• EXTRACTED TEXT:
Anhydrous ammonia feed to a selective catalytic reduction system

To: Sloley@distillationgroup.com
Subject: Thermosyphon reboiler considerations
Date: Tue, 27 Aug 2002 19:39:15 -0400

Andrew:

We have a proposed application for a thermosyphon reboiler (TB) that will be associated with an anhydrous ammonia system. The configuration consists of the following:

  1. 35,000 gallon anhydrous ammonia storage tank
  2. TB
  3. Selective catalytic reduction system (SCR).

The SCR is installed in the flue gas stream (temp ~ 550 F) at a coal fired power plant. The catalyst reacts ammonia (NH3) with nitrogen oxides (mostly NO) to produce N2 and H2O (nitrogen oxides contribute to ozone formation).

Some SCR installations feed the anhydrous ammonia (which actually contains 0.2 to 0.5 weight % water) from the storage tanks to a vaporizer/dilution air system (this dilutes the ammonia vapor to 5% ammonia by volume), and then into the flue gas stream upstream of the catalyst bed. In these situations, there is no holdup in the vaporizers, so what goes in goes out.

• ACTIVITY: In the email about the ammonia system, what is the capacity of the anhydrous ammonia storage tank? The listing has no connection to the email about the ammonia system.

• RECORDED DATA:
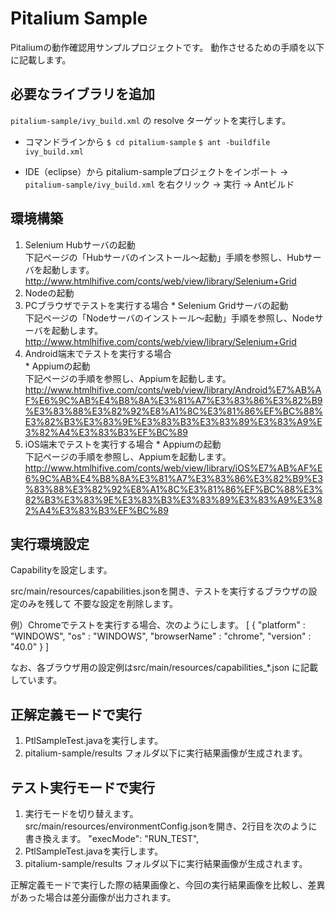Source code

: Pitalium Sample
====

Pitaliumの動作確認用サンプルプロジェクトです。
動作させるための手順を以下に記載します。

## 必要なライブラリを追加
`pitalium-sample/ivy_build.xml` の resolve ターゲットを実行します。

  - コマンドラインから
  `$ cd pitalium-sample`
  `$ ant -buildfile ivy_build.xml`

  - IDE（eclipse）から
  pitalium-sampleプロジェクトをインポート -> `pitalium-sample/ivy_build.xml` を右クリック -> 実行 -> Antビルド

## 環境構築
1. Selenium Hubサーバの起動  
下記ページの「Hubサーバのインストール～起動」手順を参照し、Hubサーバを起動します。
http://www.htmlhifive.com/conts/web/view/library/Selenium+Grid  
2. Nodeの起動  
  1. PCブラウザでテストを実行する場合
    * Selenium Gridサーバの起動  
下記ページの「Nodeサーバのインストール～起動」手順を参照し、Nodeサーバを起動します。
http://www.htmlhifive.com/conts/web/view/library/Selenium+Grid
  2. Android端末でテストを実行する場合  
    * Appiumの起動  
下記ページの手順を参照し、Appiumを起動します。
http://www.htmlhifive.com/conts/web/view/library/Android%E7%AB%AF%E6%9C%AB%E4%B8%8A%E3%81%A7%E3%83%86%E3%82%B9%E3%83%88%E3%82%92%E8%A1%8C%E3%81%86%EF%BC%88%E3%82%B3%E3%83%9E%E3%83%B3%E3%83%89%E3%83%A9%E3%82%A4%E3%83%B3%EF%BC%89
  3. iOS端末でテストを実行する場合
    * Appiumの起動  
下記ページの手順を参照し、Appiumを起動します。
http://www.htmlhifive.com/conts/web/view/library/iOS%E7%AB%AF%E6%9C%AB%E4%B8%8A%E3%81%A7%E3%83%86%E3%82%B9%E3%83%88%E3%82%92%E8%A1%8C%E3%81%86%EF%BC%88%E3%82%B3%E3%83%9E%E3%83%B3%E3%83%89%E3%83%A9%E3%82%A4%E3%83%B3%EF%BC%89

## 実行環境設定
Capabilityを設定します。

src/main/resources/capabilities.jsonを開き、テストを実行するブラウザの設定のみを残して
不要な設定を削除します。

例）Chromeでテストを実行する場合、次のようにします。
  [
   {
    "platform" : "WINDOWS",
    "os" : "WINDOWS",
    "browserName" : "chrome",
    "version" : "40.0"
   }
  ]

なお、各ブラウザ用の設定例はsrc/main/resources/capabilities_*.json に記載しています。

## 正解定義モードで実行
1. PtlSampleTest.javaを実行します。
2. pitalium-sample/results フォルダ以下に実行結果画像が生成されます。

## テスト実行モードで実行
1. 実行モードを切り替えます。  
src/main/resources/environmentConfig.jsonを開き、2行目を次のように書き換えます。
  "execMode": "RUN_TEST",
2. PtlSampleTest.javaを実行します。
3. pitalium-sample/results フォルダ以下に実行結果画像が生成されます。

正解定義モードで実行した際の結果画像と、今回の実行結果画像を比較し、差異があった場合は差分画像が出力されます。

• TASK ANSWER: 35,000 gallons.